Again, at page 60 of 245 Ind. Judge Achor states, “furthermore, any bill which is presented to the Governor (except within the last two days of the session) must be returned to the next session of the Legislature for its action, notwithstanding the general adjournment thereof.”
For the reasons above set forth, it is my opinion that House Enrolled Act No. 1818 did not become law without the signature of the Governor because it was presented; or attempted to be presented, to the Governor within the two-day limitation as set forth in the last sentence of Art. 5, § 14 of the Constitution of Indiana.
Plaintiff’s motion for judgment therefore should be denied and defendants’ motion for judgment sustained.
Therefore, in my opinion, judgment should be entered for the defendants, with costs against the plaintiff.

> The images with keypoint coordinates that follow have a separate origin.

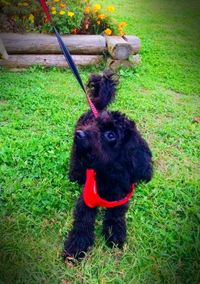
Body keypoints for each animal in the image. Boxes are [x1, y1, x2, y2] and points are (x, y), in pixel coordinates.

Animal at [64, 70, 153, 260]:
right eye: (94, 126)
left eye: (111, 135)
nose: (79, 134)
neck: (109, 175)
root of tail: (97, 108)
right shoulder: (87, 199)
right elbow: (83, 222)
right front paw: (75, 248)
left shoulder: (120, 201)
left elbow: (116, 218)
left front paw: (115, 237)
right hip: (77, 153)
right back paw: (75, 176)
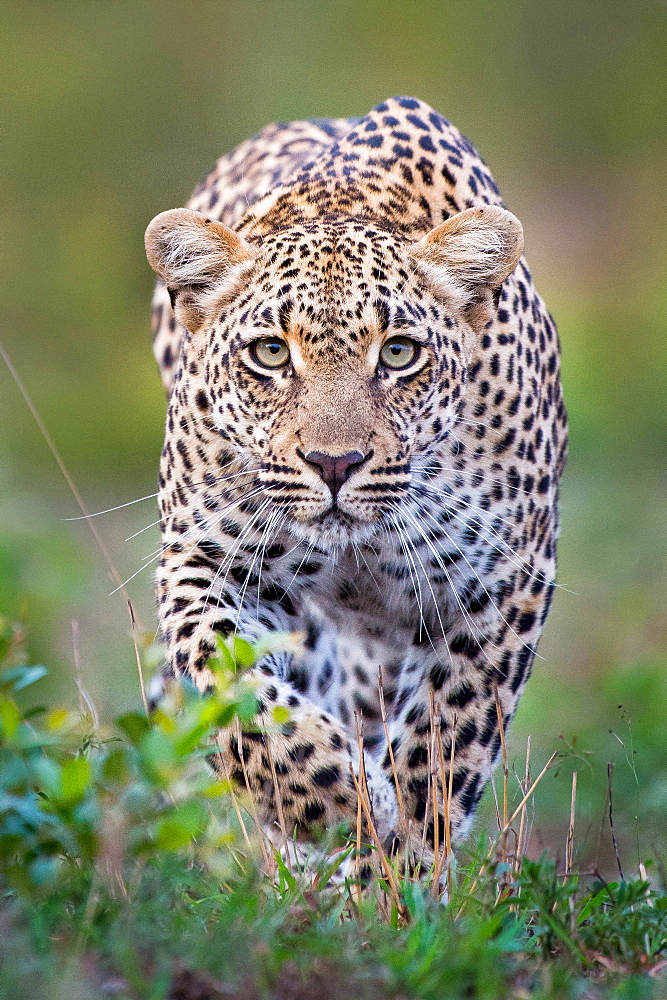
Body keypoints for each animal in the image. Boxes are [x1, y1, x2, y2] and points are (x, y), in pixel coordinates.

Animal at [144, 95, 568, 868]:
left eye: (398, 354)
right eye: (269, 353)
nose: (334, 463)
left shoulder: (500, 585)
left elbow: (445, 743)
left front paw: (406, 871)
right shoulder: (210, 558)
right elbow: (228, 681)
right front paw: (337, 805)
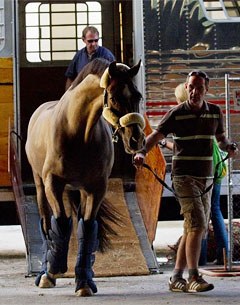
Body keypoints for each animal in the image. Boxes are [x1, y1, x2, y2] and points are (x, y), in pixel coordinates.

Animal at [25, 58, 146, 296]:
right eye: (114, 97)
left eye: (137, 96)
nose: (136, 140)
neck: (77, 132)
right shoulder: (52, 184)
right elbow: (61, 223)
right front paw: (54, 268)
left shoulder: (95, 188)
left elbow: (87, 228)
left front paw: (84, 282)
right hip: (40, 184)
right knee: (45, 223)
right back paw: (45, 273)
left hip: (78, 190)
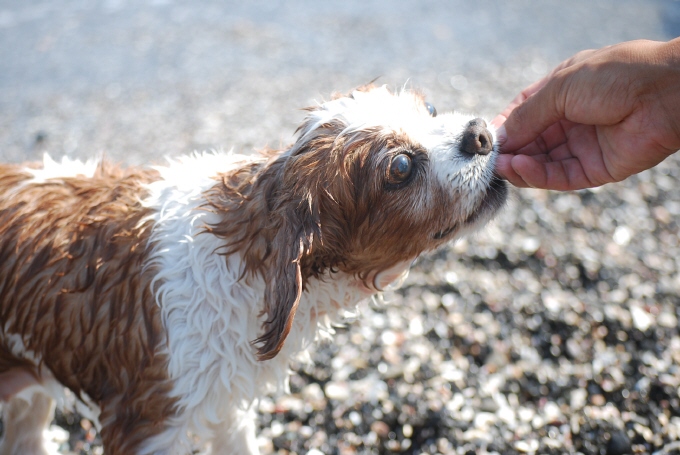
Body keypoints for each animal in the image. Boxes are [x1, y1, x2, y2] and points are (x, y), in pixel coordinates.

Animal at [0, 86, 504, 455]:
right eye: (401, 166)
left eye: (430, 108)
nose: (480, 133)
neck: (248, 257)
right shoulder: (146, 422)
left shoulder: (227, 404)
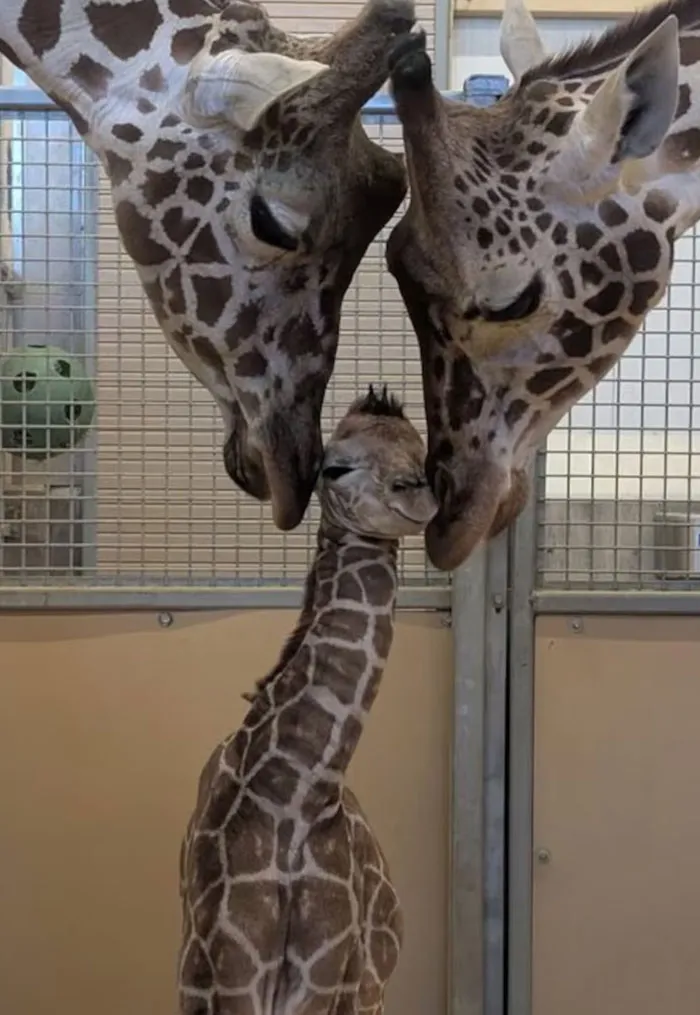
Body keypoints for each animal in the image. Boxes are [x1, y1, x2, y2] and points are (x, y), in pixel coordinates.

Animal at [178, 384, 437, 1015]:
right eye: (335, 467)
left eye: (423, 453)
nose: (416, 494)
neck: (296, 795)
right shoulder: (225, 977)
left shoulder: (324, 980)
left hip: (368, 990)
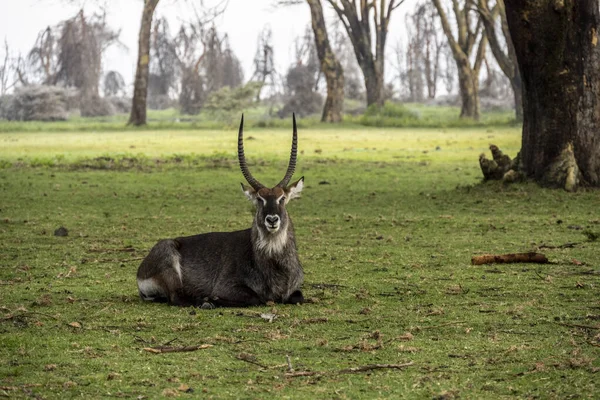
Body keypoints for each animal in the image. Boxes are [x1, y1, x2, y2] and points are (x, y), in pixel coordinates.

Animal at [137, 114, 304, 308]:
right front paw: (213, 298)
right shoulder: (227, 286)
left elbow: (299, 297)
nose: (272, 220)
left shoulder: (292, 291)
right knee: (177, 298)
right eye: (259, 199)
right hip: (169, 259)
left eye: (282, 198)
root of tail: (140, 272)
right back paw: (206, 301)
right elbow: (256, 298)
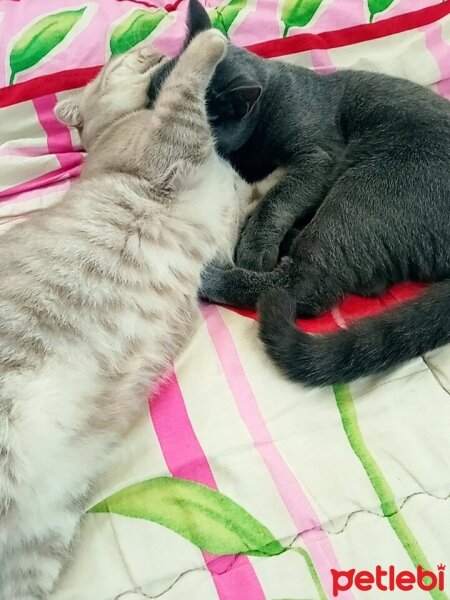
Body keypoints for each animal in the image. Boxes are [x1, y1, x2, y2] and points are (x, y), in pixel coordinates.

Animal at [0, 29, 250, 600]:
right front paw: (210, 38)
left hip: (37, 545)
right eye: (117, 59)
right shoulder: (169, 143)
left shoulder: (227, 228)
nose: (148, 46)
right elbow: (185, 91)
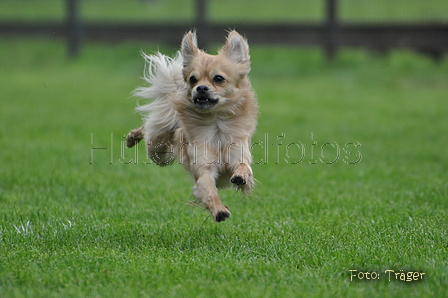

*79Bierly and Prime, JJ., concur.
JOSEPH D. GEESLIN JR., CARLETON L. PHILLIPPI and DURWOOD STRANG, as members of State Board of Tax Commissioners of Indiana, RICHARD D. GREEN, as Inheritance Tax Administration Defendants.1
. On December 31, 1968, the date of the judgment in this case, the named defendants were the then incumbent officeholders and were named in their capacities as such officeholders, viz: Roger D. Branigin, as a Member of the Indiana Revenue Board; John P. Gallagher, Auditor of the State of Indiana, and as a Member of the Indiana Revenue Board; William L. Fortune, Commissioner of the Indiana Department of State Revenue; and Larry P. Mohr and Herbert C. Holmes, as Members of the State Board of Tax Commissioners of Indiana; and T. Michael 'Smith, as Inheritance Tax Administrator. This court takes judicial notice that these named defendants are no longer in office, and the court, on its own motion, has substituted the present incumbents in office as the nominal defendants.